Start of RECORD EXTRACTS

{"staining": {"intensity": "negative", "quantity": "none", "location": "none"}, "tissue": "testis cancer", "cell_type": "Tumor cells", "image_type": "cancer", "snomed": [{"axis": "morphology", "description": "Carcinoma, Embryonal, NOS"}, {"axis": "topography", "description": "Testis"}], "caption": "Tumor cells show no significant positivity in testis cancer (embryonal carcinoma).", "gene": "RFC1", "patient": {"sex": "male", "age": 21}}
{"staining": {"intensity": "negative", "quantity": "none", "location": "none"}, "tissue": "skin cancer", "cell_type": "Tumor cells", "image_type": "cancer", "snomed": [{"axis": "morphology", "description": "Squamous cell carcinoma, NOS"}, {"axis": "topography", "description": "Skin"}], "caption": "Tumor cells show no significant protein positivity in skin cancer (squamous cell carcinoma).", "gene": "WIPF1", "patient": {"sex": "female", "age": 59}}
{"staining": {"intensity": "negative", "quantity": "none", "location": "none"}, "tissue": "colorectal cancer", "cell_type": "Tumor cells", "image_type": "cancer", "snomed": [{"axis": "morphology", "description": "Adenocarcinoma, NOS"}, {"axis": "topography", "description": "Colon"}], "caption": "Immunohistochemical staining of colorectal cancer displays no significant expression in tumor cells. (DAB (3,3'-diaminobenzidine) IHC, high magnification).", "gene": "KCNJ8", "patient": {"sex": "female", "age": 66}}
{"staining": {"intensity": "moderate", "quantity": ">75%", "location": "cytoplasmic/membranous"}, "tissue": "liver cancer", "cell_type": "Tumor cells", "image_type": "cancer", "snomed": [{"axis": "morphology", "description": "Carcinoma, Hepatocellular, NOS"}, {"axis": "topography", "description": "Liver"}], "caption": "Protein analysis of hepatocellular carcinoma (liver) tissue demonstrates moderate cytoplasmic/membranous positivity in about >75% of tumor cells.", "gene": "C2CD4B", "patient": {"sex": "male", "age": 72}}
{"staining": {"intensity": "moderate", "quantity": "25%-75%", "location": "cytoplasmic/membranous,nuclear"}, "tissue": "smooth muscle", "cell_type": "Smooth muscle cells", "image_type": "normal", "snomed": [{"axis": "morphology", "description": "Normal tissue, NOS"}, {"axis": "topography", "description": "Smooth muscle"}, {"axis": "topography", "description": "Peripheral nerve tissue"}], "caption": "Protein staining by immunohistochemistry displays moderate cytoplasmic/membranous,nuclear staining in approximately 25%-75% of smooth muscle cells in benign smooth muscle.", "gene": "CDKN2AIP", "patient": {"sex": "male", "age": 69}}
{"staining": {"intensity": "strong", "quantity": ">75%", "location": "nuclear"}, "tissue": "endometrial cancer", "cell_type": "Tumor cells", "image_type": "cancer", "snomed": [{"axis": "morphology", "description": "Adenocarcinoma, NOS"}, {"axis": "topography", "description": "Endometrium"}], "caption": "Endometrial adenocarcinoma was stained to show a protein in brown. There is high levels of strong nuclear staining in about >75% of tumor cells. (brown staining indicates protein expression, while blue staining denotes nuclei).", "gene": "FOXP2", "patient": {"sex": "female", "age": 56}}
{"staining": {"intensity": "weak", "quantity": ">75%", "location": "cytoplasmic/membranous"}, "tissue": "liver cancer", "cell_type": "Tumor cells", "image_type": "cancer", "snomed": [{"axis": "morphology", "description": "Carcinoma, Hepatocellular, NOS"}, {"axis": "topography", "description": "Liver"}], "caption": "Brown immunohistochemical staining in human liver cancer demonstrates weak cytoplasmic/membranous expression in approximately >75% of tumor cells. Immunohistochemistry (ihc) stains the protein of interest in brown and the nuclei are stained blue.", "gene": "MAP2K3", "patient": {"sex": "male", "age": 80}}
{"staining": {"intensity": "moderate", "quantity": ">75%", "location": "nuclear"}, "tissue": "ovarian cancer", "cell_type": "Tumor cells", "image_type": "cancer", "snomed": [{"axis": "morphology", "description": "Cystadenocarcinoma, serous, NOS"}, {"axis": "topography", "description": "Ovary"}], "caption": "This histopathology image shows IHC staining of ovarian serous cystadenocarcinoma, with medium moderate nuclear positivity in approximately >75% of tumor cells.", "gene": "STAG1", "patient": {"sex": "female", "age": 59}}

End of RECORD EXTRACTS

* **EXERCISE AIM**
Pull out all lines from the entries above in which the word "liver" appears.

* **RESPONSE AREA**
{"staining": {"intensity": "moderate", "quantity": ">75%", "location": "cytoplasmic/membranous"}, "tissue": "liver cancer", "cell_type": "Tumor cells", "image_type": "cancer", "snomed": [{"axis": "morphology", "description": "Carcinoma, Hepatocellular, NOS"}, {"axis": "topography", "description": "Liver"}], "caption": "Protein analysis of hepatocellular carcinoma (liver) tissue demonstrates moderate cytoplasmic/membranous positivity in about >75% of tumor cells.", "gene": "C2CD4B", "patient": {"sex": "male", "age": 72}}
{"staining": {"intensity": "weak", "quantity": ">75%", "location": "cytoplasmic/membranous"}, "tissue": "liver cancer", "cell_type": "Tumor cells", "image_type": "cancer", "snomed": [{"axis": "morphology", "description": "Carcinoma, Hepatocellular, NOS"}, {"axis": "topography", "description": "Liver"}], "caption": "Brown immunohistochemical staining in human liver cancer demonstrates weak cytoplasmic/membranous expression in approximately >75% of tumor cells. Immunohistochemistry (ihc) stains the protein of interest in brown and the nuclei are stained blue.", "gene": "MAP2K3", "patient": {"sex": "male", "age": 80}}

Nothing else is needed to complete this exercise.